How often must a Shabbat elevator be checked? “In the case of apartment buildings,” he said, “if a halachic supervisor isn’t called in at least once every three years to check out the Shabbat mechanism, Jews are riding at their own risk. For a busy hotel or hospital, we advise that a check be made once a year to determine if the original kosher certificate is still valid.”

How can a Jew in a hotel, or someone visiting a patient in a hospital, know if the Shabbat elevator is kosher? “The only way is by making sure the kosher certificate in the elevator is up to date. In cases where the elevator doesn’t display a certificate from some accredited halachic source, I’d advise a potential passenger not to step into it,” he said.
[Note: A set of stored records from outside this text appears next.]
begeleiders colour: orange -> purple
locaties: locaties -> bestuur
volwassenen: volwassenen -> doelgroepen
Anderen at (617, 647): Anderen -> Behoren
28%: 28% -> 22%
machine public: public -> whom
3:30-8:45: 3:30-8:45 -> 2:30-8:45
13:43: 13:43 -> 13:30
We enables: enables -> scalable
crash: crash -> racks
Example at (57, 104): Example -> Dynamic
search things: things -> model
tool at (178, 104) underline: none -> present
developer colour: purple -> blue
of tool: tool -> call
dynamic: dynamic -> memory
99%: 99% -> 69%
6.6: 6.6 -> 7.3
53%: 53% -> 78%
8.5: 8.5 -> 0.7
“Asking the hospital’s ‘mara d’atra’ won’t always help,” he added. “I personally encountered a case where a hospital rabbi insisted all the building’s Shabbat elevators were kosher l’mehadrin, until an inspection proved that four out of five of them had faulty Shabbat mechanisms simply because they hadn’t been checked and reset.”

Tzomet said it doesn’t have a list of the problematic hotels and hospitals in Israel – “the ones we did inspect corrected the problems quickly so as not to place a stumbling block before the blind” – but Rabbi Perl said, “I can reveal that out of 50 hotels in Eilat, only eight have Shabbat elevators that have been checked by a qualified halachic authority.”

What about Shabbat elevators in America? Rabbi Perl replied, “In Israel, there is a law that all buildings with more than one elevator must have a Shabbat elevator. That means that at least at the beginning of the Shabbat elevator’s operation, it must be checked to meet halachic standards. There is no such law in America. You don’t have to be an engineering genius to draw the necessary conclusion.”